Qui était l’homme derrière Big Brother?

Par Mathieu Van Overstraeten @matvano

Orwell (Pierre Christin – Sébastien Verdier – Editions Dargaud)

« Big Brother is watching you. » Tout le monde connaît ce slogan inquiétant. Il est tiré du roman d’anticipation « 1984 », écrit par l’écrivain britannique George Orwell en 1948, trois ans après un autre best-seller, « La ferme des animaux », qui était lui aussi une satire féroce des régimes autoritaires. Plusieurs décennies avant l’invention de l’Internet et des réseaux sociaux, « 1984 » dénonçait déjà les dérives possibles de la société de l’information et les dangers du détournement des données personnelles, notamment par le biais de la redoutable « Police de la Pensée ». L’adjectif « orwellien » est d’ailleurs entré dans le dictionnaire pour désigner tout ce qui est de caractère totalitaire et manipulant l’information. Récemment, on a pu dire de la société Cambridge Analytica, par exemple, qu’elle menait des activités « orwelliennes ». Mais si le nom de George Orwell est passé à la postérité bien malgré lui, se souvient-on vraiment de l’homme qui se cache derrière ce pseudonyme? Né sous le nom d’Eric Blair dans l’Inde britannique en 1903, l’écrivain a vécu une véritable vie de roman. Même s’il appartient à ce qu’il appelle « la frange inférieure de la classe moyenne supérieure », cet esprit brillant est formé dans les écoles les plus prestigieuses, d’abord Saint Cyprian puis Eton, dans lesquelles il se retrouve confronté de plein fouet aux inégalités sociales. Le jeune Eric semble bien parti pour poursuivre ses études à Oxford, mais la vie de bureau n’est pas faite pour lui: il s’engage d’abord dans la police birmane, avant de partir combattre le franquisme aux côtés des républicains durant la guerre d’Espagne. A son retour au Royaume-Uni, il devient journaliste et multiplie les articles plaidant pour plus de justice sociale. Révolté permanent, il n’hésite jamais à payer de sa personne lors de ses reportages de terrain, allant même jusqu’à vivre dans la rue avec des sans-abris…

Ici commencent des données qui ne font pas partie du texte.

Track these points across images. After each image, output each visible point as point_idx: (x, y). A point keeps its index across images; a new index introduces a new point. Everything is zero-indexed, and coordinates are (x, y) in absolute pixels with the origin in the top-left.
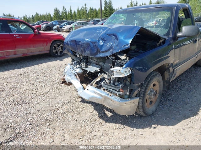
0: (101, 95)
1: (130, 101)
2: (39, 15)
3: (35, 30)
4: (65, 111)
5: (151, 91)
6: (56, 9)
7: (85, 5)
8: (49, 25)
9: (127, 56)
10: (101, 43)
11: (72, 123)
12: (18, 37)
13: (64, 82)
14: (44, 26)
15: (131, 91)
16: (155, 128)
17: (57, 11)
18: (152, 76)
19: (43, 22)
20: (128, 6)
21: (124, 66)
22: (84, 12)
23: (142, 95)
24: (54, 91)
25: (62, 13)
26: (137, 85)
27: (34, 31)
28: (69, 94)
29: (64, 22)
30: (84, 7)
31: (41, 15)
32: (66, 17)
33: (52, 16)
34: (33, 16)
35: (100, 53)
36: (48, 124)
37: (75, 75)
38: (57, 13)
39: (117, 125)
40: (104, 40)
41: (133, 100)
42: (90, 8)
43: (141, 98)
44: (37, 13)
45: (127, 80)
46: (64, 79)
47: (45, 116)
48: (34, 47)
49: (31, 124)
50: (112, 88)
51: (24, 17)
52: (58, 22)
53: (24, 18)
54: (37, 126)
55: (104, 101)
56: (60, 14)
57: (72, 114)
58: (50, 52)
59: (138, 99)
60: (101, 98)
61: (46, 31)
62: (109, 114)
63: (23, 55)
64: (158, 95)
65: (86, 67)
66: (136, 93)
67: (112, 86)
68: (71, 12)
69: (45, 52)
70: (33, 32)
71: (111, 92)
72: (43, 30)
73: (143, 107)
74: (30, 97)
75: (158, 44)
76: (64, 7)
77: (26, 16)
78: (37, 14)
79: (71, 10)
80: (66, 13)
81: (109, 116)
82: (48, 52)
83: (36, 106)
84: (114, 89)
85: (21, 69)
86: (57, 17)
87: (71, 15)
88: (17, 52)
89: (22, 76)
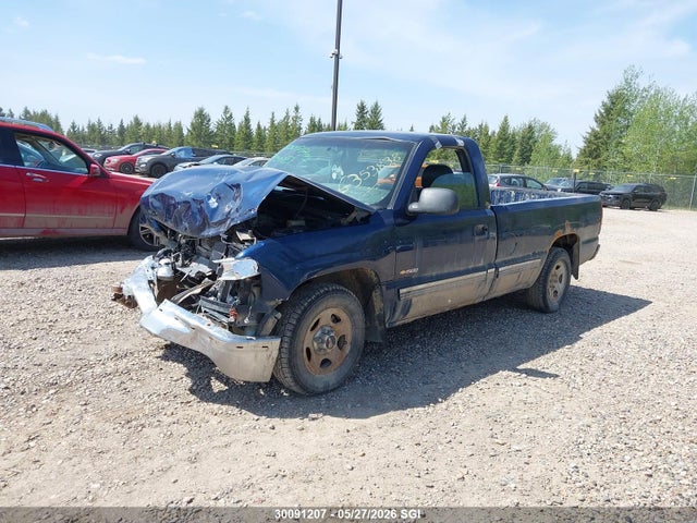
0: (187, 324)
1: (253, 343)
2: (144, 125)
3: (93, 165)
4: (109, 370)
5: (323, 333)
6: (201, 111)
7: (297, 109)
8: (164, 158)
9: (254, 234)
10: (213, 203)
11: (116, 396)
12: (38, 178)
13: (119, 297)
14: (147, 159)
15: (261, 318)
16: (313, 419)
17: (201, 117)
18: (322, 291)
19: (146, 147)
20: (432, 128)
21: (241, 254)
22: (288, 132)
23: (289, 334)
24: (99, 328)
25: (221, 126)
26: (272, 303)
27: (88, 167)
28: (138, 340)
29: (214, 154)
30: (292, 114)
31: (148, 126)
32: (232, 140)
33: (185, 132)
34: (122, 126)
35: (210, 227)
36: (52, 391)
37: (150, 282)
38: (202, 123)
39: (224, 407)
40: (219, 199)
41: (262, 342)
42: (312, 120)
43: (286, 339)
44: (136, 119)
45: (250, 291)
46: (120, 289)
47: (51, 376)
48: (80, 213)
49: (7, 388)
50: (217, 308)
51: (94, 125)
52: (194, 151)
53: (92, 128)
54: (22, 393)
55: (194, 338)
56: (213, 127)
57: (124, 378)
58: (128, 232)
59: (277, 342)
60: (187, 331)
61: (150, 176)
62: (217, 386)
63: (44, 232)
64: (348, 348)
65: (184, 266)
66: (270, 324)
67: (217, 304)
68: (247, 126)
69: (114, 232)
70: (86, 170)
71: (214, 319)
72: (142, 174)
73: (292, 366)
74: (28, 335)
75: (344, 221)
76: (226, 108)
77: (100, 123)
78: (137, 123)
79: (247, 120)
80: (232, 126)
81: (216, 390)
82: (125, 232)
83: (38, 355)
84: (222, 310)
85: (30, 271)
86: (199, 136)
87: (248, 136)
88: (26, 222)
89: (23, 288)
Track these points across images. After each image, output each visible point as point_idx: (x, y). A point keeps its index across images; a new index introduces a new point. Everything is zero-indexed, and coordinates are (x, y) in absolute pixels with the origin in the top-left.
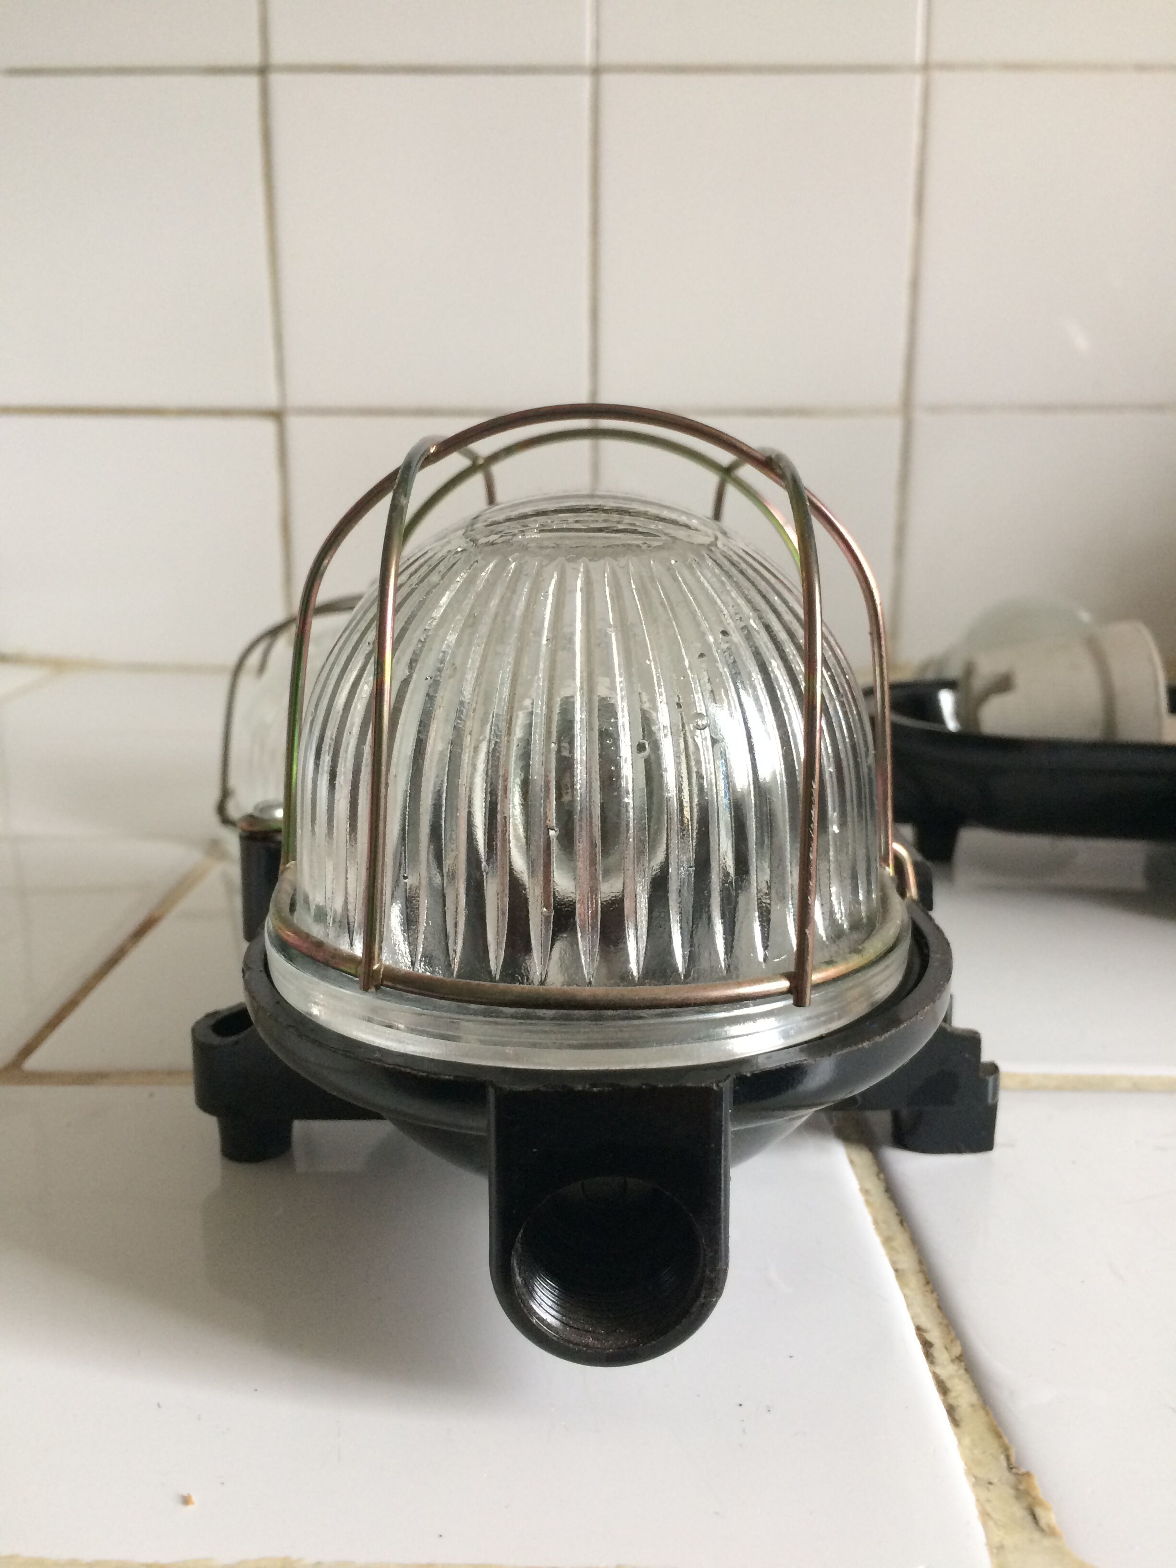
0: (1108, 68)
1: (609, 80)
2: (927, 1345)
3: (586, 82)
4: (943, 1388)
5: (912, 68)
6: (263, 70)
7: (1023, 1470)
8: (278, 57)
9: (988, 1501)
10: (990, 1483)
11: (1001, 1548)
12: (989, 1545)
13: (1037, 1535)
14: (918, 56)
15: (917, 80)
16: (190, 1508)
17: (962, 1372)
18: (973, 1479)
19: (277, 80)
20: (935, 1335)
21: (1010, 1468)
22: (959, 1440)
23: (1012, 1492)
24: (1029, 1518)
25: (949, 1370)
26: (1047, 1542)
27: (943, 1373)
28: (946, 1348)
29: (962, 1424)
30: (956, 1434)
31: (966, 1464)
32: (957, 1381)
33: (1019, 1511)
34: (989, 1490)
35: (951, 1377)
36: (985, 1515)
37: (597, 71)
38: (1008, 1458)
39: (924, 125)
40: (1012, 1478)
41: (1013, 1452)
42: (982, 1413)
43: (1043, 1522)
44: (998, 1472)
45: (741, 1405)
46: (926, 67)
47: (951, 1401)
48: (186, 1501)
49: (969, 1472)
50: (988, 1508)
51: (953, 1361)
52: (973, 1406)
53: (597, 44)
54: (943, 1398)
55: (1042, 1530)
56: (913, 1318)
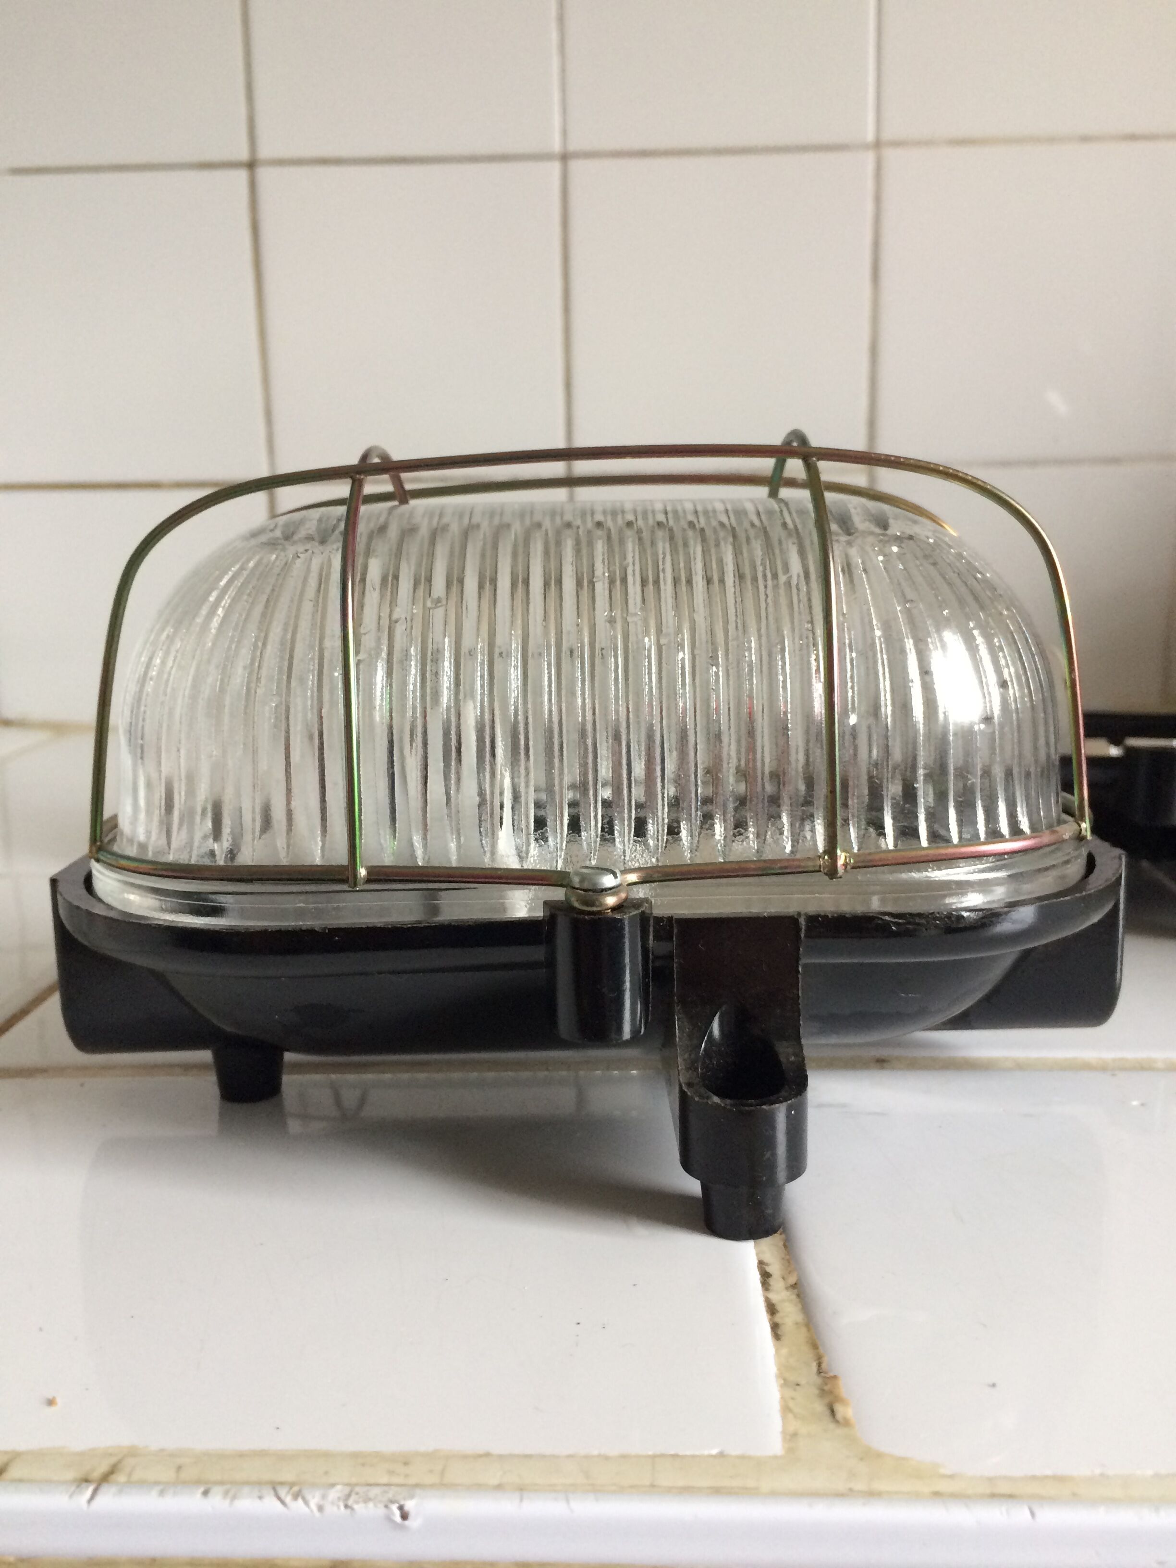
0: (1052, 140)
1: (575, 166)
2: (765, 1276)
3: (555, 168)
4: (772, 1309)
5: (865, 147)
6: (251, 165)
7: (831, 1374)
8: (265, 151)
9: (793, 1399)
10: (798, 1385)
11: (795, 1435)
12: (784, 1432)
13: (832, 1426)
14: (870, 137)
15: (870, 157)
16: (53, 1409)
17: (794, 1297)
18: (782, 1382)
19: (265, 175)
20: (775, 1268)
21: (820, 1372)
22: (777, 1351)
23: (817, 1392)
24: (828, 1412)
25: (781, 1294)
26: (840, 1431)
27: (774, 1297)
28: (783, 1278)
29: (783, 1338)
30: (774, 1345)
31: (779, 1369)
32: (787, 1304)
33: (820, 1407)
34: (795, 1390)
35: (783, 1301)
36: (786, 1409)
37: (565, 157)
38: (819, 1365)
39: (878, 199)
40: (818, 1380)
41: (825, 1360)
42: (804, 1330)
43: (839, 1416)
44: (808, 1376)
45: (579, 1323)
46: (878, 145)
47: (777, 1319)
48: (51, 1402)
49: (780, 1375)
50: (791, 1404)
51: (787, 1288)
52: (797, 1324)
53: (565, 133)
54: (770, 1317)
55: (837, 1422)
56: (757, 1254)
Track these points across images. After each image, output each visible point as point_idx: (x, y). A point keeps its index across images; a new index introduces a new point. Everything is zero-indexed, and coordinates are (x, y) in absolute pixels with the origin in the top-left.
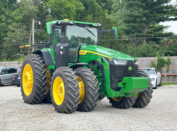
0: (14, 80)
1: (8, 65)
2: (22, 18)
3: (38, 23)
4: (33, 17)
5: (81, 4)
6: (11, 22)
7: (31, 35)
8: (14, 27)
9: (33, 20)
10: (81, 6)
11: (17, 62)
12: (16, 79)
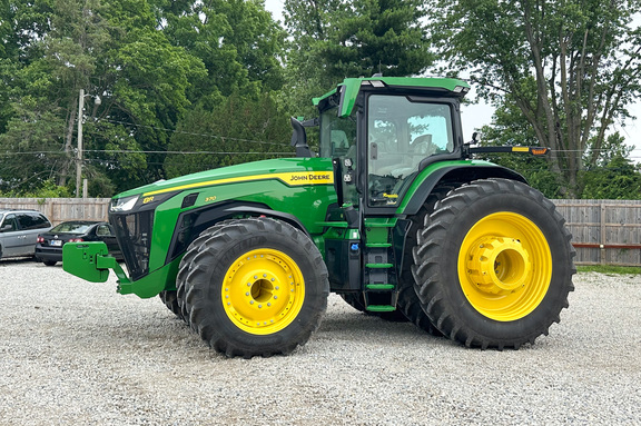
0: (40, 247)
1: (10, 207)
2: (50, 87)
3: (94, 99)
4: (81, 83)
5: (199, 61)
6: (17, 95)
7: (71, 129)
8: (29, 107)
9: (82, 92)
10: (200, 66)
11: (36, 199)
12: (45, 244)
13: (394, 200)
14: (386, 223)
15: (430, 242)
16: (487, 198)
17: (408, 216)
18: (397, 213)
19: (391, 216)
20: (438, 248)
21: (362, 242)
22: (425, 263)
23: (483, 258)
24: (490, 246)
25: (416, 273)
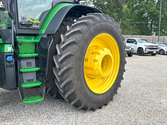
13: (37, 24)
14: (32, 40)
15: (68, 53)
16: (98, 24)
17: (48, 35)
18: (39, 33)
19: (35, 35)
20: (73, 57)
21: (15, 55)
22: (65, 68)
23: (95, 61)
24: (99, 54)
25: (57, 75)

« Orwell » est la première biographie dessinée consacrée à l’auteur de « 1984 » et de « La ferme des animaux ». On peut s’en étonner en découvrant le parcours extraordinaire de George Orwell, car il s’agissait non seulement d’un grand écrivain engagé politiquement, mais aussi et surtout d’un homme en avance sur son temps. Avec le recul, on peut même dire que cet être un peu mystérieux, que ses amis qualifiaient d’anarchiste tory, était un visionnaire. Big Brother et la novlangue, apparus dans « 1984 », font plus que jamais partie de notre société moderne, faite de « fake news » et de détournements du langage. Pour oser s’attaquer au mythe Orwell, il fallait forcément un scénariste comme Pierre Christin. A 80 ans, l’auteur de « Valérian » a tenu à rendre hommage à un homme qui n’a cessé de l’inspirer tout au long de sa carrière. Il retrace son parcours de manière classique mais passionnante, avec comme très bonne trouvaille d’insérer dans son récit des véritables extraits des livres de George Orwell. On peut dire la même chose des dessins de Sébastien Verdier: eux aussi sont classiques mais efficaces, même si on peut regretter le choix du noir et blanc, qui n’apporte pas de véritable valeur ajoutée dans ce cas-ci. Heureusement, ses planches sont agrémentées par endroits de quelques touches de couleur. Et puis surtout, il y a plusieurs grands noms de la BD qui viennent mettre leur grain de sable, puisque des auteurs de la trempe d’André Juillard, Olivier Balez, Manu Larcenet, Blutch, Juanjo Guarnido et Enki Bilal s’immiscent dans les pages de cet album décidément étonnant. Un bel hommage à un grand journaliste, romancier et visionnaire, sans doute trop méconnu de ce côté-ci de la Manche.